_Task item A_. Do these statements agree with the court excerpt? Answer yes or no for each and quote the deciding words. (i) Ms Mandaza appeared for the third respondent. (ii) The title deeds were not registered in the names of the first and second respondent. (iii) Mr Mukwekwezeke supported the amendment sought.
_Task item B_. Can you rewrite the paragraph of the court excerpt that begins "Mr Mukwekwezeke argued on behalf of the third respondent" as a short list, keeping its main facts?
_Task item C_.
Answer these questions from the court excerpt:
(i) According to Ms Mandaza, for what was there no basis?
(ii) According to Mr Mukwekwezeke, with whom must a caveator have dealings?

_Selected extract_.
- Opening Delimiter -
The first and second respondents were opposed to the application as a whole. Ms
Mandaza who appeared on their behalf, argued that the matter was in fact not urgent as first
and second respondents did not have authority to pass title to anyone else when the
arrangement was entered into. More particularly, the title deeds, she highlighted, were not
even registered in the names of the first and second respondent. As such, she argued that
there was no basis for a caveat.
Mr Mukwekwezeke argued on behalf of the third respondent. He was equally opposed
to the amendment sought and the application as a whole. His argument was as follows. The
amendment would change the nature of the application sought. The applicant was in reality
seeking to smuggle an entirely different order and application which ought to be refused.
Moreover, a caveator must have dealings with the owner of the property and in this case the
applicant had failed to show such dealings. Regarding the standards to be satisfied before a
caveat can be granted he referred illustratively to the two cases case of Stenhop Investments
(Pvt) Ltd v Blessing Mukoko HH 132/18 and The Cold Chain Zambia Ltd v Kurai Jesina
Kingsley (Nee Nehonde) & 4 Ors HH 379/20 whose principles are canvassed more fully later
in this judgement.
- Closing Delimiter -
_Recorded information_.
- Opening Delimiter -
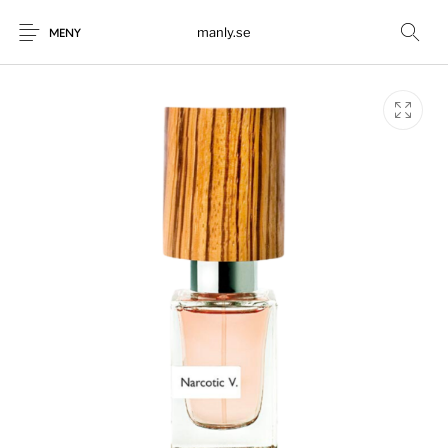
manly.se
MENY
- Closing Delimiter -
_Response area A_.
(i) No: "The first and second respondents were opposed to the application as a whole. Ms Mandaza who appeared on their behalf"
(ii) Yes: "the title deeds, she highlighted, were not even registered in the names of the first and second respondent"
(iii) No: "He was equally opposed to the amendment sought and the application as a whole."

_Response area B_.
- Mr Mukwekwezeke represented the third respondent and opposed both the amendment and the application as a whole.
- The amendment would change the nature of the application.
- The applicant was really trying to smuggle in an entirely different order and application, which ought to be refused.
- A caveator must have dealings with the owner of the property, and the applicant had not shown any.
- On the standards for granting a caveat, he cited Stenhop Investments (Pvt) Ltd v Blessing Mukoko HH 132/18 and The Cold Chain Zambia Ltd v Kurai Jesina Kingsley (Nee Nehonde) & 4 Ors HH 379/20.

_Response area C_.
(i) A caveat.
(ii) The owner of the property.